We therefore question the continuous uniformity implied by intensive motherhood practices in all settings, and for all children; and call for further research that explores potential differences in mothering practices. Our findings illustrate internal critiques of intensive motherhood that participants shared with the research team but appeared unwilling to disclose to other mothers. Our research, therefore, contributes to the idealisation of intensive motherhood norms, which many mothers (through fear of public deviation from ‘good’ motherhood) perpetuate, but do not challenge. Finally, we contribute to the gendered nature of intensive parenting, highlighting how (in the context of risk), mothers in our study assumed personal responsibility for keeping their children safe in this unusual locale, despite risk often being codified as masculine. In our participants’ accounts, although male partners were present during Christmas market visits, they were largely absent in its planning or risk consciousness, which is ripe for further exploration.

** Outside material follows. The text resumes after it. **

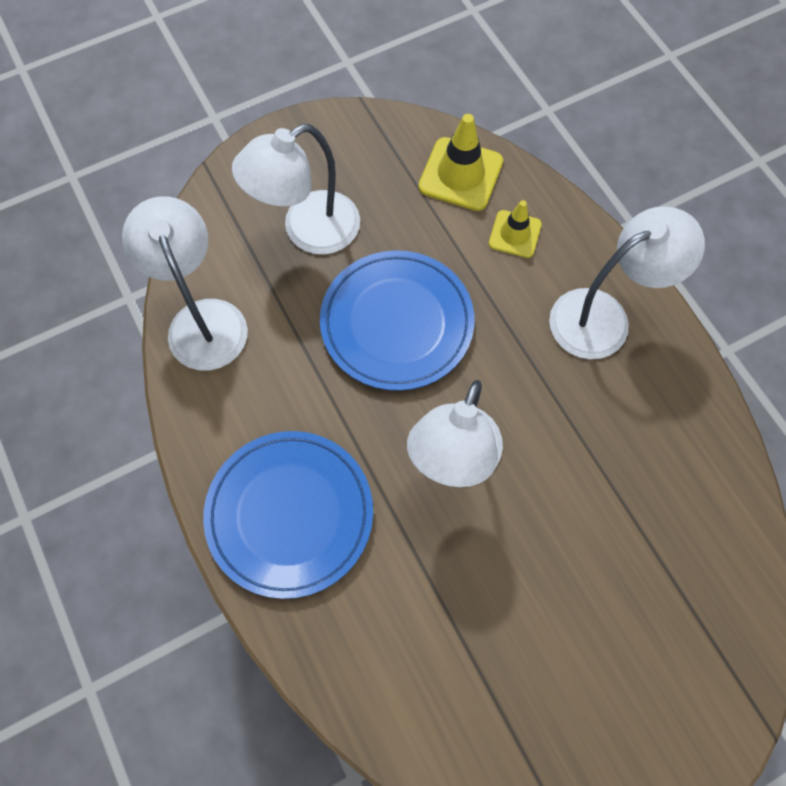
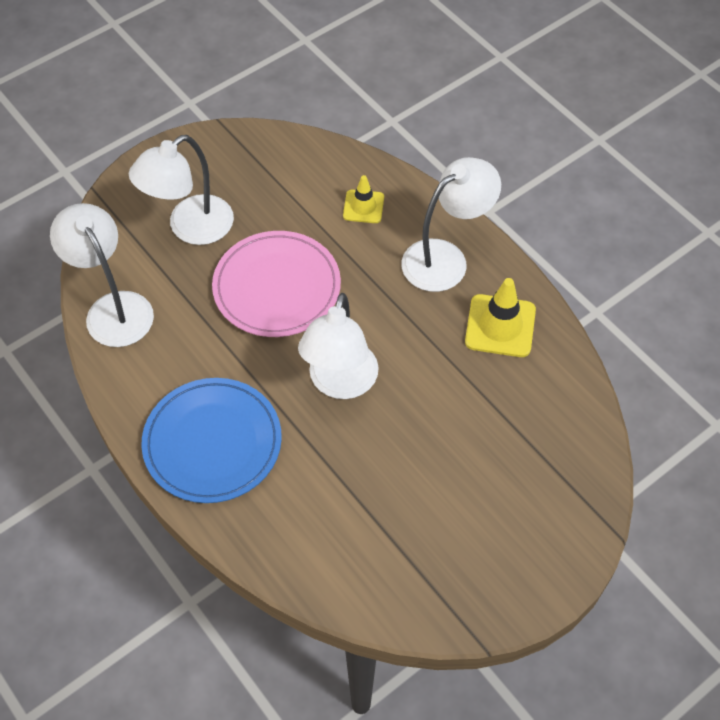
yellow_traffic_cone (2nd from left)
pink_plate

We recognise the classed/racial privilege of our participants, which provides a unique window into perceptions of risk from a particular perspective (i.e. the very nature of the ‘other’ from a white/middle-class standpoint is likely to be different from other perspectives). Accordingly, we see merit in further exploration of how mothers, from varied (classed, racialised) backgrounds approach and manage risk from diverse perspectives. Exploring whether they, too, perform such hyper-intensive motherhood practices in specific settings/circumstances, or whether Lareau’s (2002) natural growth approach continues to endure, would be worthy of re-examination given perceptions of heightened risk society.
Footnotes
Funding
The authors received no financial support for the research, authorship and/or publication of this article.
Ethics statement
The research referred to in this article gained ethical approval from the Business and Law Ethics and Governance Committee at Manchester Metropolitan University: EthOS Reference Number: 15004.